Empirically, the warm‑up alone yields substantial gains across three very different benchmarks: MATH (math problem solving), HumanEval+ (code generation), and MMLU‑Pro (general knowledge). For example, the Qwen2.5‑3B model improves from 43.8% to 54.0% on MATH (+10.2 pp), from 32.5% to 47.8% on HumanEval+ (+15.3 pp), and from 29.2% to 38.2% on MMLU‑Pro (+9.0 pp). Similar or larger improvements are observed for the larger 14‑B model (reaching 77.4% on MATH, close to the 80.2% achieved by full‑scale RLVR with thousands of examples). The authors also compare against distillation with the curated s1K dataset (a collection of high‑quality long CoTs from many domains). Warm‑up with K&K matches or exceeds s1K performance, especially for smaller models where s1K sometimes degrades accuracy. Ablation experiments using short CoTs (lacking explicit reasoning steps) cause performance to collapse (e.g., MATH drops to 11%), confirming that the reasoning patterns—not merely the logical content of K&K—drive the transfer.

Stage 2 – Target‑domain adaptation via RLVR.
After warm‑up, the model is fine‑tuned on a very small set of task‑specific examples (≤ 100 for math, 50 for coding) using an unbiased GRPO RLVR algorithm. The same RLVR procedure is applied to the original base model for a fair comparison. Results show that the warmed‑up model learns faster and reaches higher final performance: on MATH, the base model gains +14.0 pp after 250 RL steps, whereas the warmed‑up model gains +20.7 pp after only 100 steps. With just 100 math examples, the warmed‑up model’s final accuracy matches that of a model trained on the full 7,500‑example RLVR baseline. Similar trends appear on HumanEval+, where the warmed‑up model achieves a +5.0 pp absolute gain over the base model under identical RLVR conditions.

Cross‑domain generalization.
A known side‑effect of RLVR is over‑specialization: performance on unrelated domains can deteriorate. The authors evaluate this by testing on MMLU‑Pro subsets (physics, history) after RLVR on math or coding. The warmed‑up + RLVR models retain most of their pre‑RLVR performance, whereas the base‑model‑only RLVR suffers noticeable drops. This demonstrates that the warm‑up phase embeds domain‑agnostic reasoning schemas that protect against catastrophic forgetting.

Robustness checks.
The warm‑up benefits persist across different teacher models (Qwen‑32B, DeepSeek‑R1) and across model families (DeepSeek‑Base). When the teacher provides short, non‑reasoning outputs, the distilled model overfits the K&K task and loses generalization, reinforcing that the quality of reasoning traces is crucial.

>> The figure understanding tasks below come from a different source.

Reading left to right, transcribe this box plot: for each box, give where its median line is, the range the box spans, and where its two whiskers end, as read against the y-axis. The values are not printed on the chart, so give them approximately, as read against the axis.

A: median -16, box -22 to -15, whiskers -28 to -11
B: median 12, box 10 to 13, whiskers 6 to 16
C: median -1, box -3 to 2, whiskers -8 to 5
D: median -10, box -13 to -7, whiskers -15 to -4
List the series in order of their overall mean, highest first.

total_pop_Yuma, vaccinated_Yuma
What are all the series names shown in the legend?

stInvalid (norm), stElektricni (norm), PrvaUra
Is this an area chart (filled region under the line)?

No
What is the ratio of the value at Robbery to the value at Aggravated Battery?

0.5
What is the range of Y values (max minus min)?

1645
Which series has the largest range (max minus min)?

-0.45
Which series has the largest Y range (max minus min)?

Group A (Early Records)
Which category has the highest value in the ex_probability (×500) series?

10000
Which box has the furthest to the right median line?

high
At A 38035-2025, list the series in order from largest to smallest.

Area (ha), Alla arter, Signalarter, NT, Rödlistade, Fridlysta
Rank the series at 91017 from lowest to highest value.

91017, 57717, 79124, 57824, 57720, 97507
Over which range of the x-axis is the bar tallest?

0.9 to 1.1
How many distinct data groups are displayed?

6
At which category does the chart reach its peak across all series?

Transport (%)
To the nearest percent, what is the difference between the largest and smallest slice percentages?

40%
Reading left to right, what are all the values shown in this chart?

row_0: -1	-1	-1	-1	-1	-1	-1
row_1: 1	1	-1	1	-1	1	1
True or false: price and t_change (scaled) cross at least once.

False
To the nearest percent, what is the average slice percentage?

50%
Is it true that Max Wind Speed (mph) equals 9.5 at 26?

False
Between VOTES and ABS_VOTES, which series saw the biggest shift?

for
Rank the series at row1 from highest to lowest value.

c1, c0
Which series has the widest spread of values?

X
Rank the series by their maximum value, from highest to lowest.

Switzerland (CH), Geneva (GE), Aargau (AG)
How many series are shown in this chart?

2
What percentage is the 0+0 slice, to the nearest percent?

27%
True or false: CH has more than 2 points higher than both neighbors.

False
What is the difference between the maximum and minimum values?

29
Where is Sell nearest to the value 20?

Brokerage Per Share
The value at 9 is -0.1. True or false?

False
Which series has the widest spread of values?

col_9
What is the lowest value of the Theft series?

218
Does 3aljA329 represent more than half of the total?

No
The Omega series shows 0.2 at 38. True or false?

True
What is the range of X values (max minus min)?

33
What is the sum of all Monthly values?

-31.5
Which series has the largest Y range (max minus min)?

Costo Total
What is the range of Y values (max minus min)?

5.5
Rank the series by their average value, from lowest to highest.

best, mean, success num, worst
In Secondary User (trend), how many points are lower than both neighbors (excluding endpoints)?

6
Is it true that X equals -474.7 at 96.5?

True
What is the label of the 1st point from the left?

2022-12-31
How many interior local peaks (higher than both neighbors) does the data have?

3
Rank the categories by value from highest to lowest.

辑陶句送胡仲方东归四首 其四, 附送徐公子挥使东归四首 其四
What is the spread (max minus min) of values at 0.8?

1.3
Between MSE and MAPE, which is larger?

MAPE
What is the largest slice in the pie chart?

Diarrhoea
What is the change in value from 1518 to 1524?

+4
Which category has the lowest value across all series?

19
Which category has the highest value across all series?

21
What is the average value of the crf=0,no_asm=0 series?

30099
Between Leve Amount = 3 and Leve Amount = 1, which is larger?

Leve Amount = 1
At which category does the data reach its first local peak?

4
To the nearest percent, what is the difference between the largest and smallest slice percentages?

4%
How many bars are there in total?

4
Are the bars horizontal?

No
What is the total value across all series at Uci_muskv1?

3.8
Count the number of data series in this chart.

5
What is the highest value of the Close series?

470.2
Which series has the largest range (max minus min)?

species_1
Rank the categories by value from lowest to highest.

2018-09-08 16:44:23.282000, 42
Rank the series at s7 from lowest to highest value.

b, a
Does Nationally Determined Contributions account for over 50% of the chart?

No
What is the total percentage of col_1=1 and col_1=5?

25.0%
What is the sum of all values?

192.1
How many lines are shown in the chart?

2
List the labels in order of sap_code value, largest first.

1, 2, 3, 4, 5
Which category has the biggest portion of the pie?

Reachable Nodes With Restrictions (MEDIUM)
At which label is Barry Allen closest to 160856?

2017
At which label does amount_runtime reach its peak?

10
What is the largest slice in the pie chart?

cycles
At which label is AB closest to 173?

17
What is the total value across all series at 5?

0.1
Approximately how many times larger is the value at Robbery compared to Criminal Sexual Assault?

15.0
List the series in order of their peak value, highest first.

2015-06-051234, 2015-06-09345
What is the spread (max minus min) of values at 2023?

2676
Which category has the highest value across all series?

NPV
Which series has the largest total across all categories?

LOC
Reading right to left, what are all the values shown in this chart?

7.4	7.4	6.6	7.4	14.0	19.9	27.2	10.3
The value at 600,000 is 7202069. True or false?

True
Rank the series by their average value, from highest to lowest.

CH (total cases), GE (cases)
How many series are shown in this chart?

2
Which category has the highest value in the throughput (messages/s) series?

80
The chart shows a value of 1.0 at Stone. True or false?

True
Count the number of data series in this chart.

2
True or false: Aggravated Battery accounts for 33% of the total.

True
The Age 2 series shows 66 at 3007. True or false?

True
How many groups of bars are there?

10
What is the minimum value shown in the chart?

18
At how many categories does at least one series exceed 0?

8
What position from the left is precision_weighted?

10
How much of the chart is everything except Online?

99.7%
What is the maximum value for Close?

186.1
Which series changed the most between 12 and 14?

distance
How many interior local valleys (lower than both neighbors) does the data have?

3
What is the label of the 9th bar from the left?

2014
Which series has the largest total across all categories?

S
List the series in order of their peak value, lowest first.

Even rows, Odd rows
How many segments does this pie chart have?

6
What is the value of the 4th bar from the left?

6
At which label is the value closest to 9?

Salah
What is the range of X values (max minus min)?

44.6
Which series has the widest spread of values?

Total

Key contributions and implications.

  1. Warm‑up alone is a strong meta‑learner. Simple distillation from a toy logic game yields sizable, consistent gains on diverse downstream tasks.
  2. Sample‑efficient RLVR. With a warmed‑up model, RLVR requires far fewer examples and training steps to reach or surpass the performance of full‑scale RLVR.
  3. Preserved cross‑domain ability. Warm‑up mitigates the usual trade‑off between in‑domain RLVR performance and out‑of‑domain generalization.
  4. Practical pipeline for data‑scarce settings. The two‑stage method offers a low‑cost, scalable way to build reasoning LLMs when high‑quality domain data are scarce.

Overall, the paper provides compelling evidence that a brief, reasoning‑focused pre‑training on a domain‑agnostic logical game can endow LLMs with transferable reasoning skills, dramatically improve the efficiency of subsequent RLVR fine‑tuning, and maintain broad generalization. This work opens a promising direction for meta‑learning of reasoning in large language models, especially in resource‑constrained environments.